Segurança nas criptomoedas: a urgência da segregação patrimonial

Segurança no Mercado de Criptomoedas e a Necessidade da Segregação Patrimonial
Nos últimos anos, a discussão sobre segurança no mercado de criptomoedas e criptoativos no Brasil ganhou força, levantando questões cruciais sobre a proteção do patrimônio dos usuários em caso de falência das plataformas de negociação. Nesse contexto, a segregação patrimonial emerge como um mecanismo fundamental para garantir que os ativos dos clientes sejam protegidos.

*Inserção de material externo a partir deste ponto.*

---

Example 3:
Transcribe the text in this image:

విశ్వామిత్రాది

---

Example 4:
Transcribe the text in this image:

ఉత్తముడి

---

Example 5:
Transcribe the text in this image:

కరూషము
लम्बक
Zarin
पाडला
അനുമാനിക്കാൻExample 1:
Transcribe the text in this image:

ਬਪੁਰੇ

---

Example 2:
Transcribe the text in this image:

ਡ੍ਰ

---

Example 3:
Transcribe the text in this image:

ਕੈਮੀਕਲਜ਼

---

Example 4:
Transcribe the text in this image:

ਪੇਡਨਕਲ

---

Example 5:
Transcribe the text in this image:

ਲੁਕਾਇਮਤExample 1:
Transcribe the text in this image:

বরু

A segregação patrimonial refere-se à prática de manter os ativos dos usuários separados do patrimônio da empresa fornecedora do serviço. Isso é vital, pois assegura que, em eventual insolvência, os recursos dos investidores não sejam utilizados para cobrir dívidas da empresa, preservando os direitos dos consumidores.

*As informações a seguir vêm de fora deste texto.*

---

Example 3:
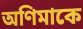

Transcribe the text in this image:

অণিমাকে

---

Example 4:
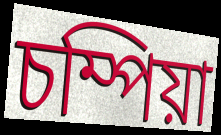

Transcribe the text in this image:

চম্পিয়া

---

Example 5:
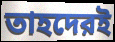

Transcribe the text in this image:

তাহদেরই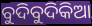
ବୁଦିବୁଦିକିଆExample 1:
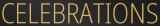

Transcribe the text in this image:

CELEBRATIONS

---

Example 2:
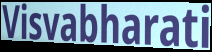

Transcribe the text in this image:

Visvabharati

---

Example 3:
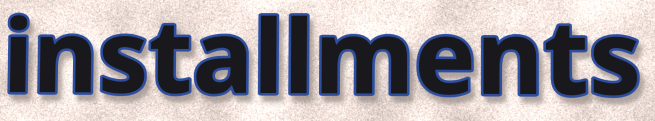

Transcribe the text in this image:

installments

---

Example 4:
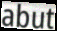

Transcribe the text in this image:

abut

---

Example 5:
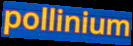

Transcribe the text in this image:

pollinium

No Brasil, a Resolução nº 520 do Banco Central já representa um avanço parcial nesta direção, exigindo a separação operacional dos ativos dos clientes. Essa medida visa não apenas elevar o padrão de governança das empresas do setor, mas também limitar riscos associados, aproximando as práticas do mercado de criptoativos das já consolidadas no sistema financeiro.
Entretanto, é importante entender que há uma distinção significativa entre separação operacional e proteção jurídica robusta. Sem um arcabouço legal sólido que defina claramente essa segregação, os ativos dos usuários ainda podem ser considerados parte da massa falida da empresa em circunstancias adversas. Isso significa que os investidores poderiam se encontrar na mesma fila de credores comuns, sem garantias de que seus ativos sejam integralmente recuperados.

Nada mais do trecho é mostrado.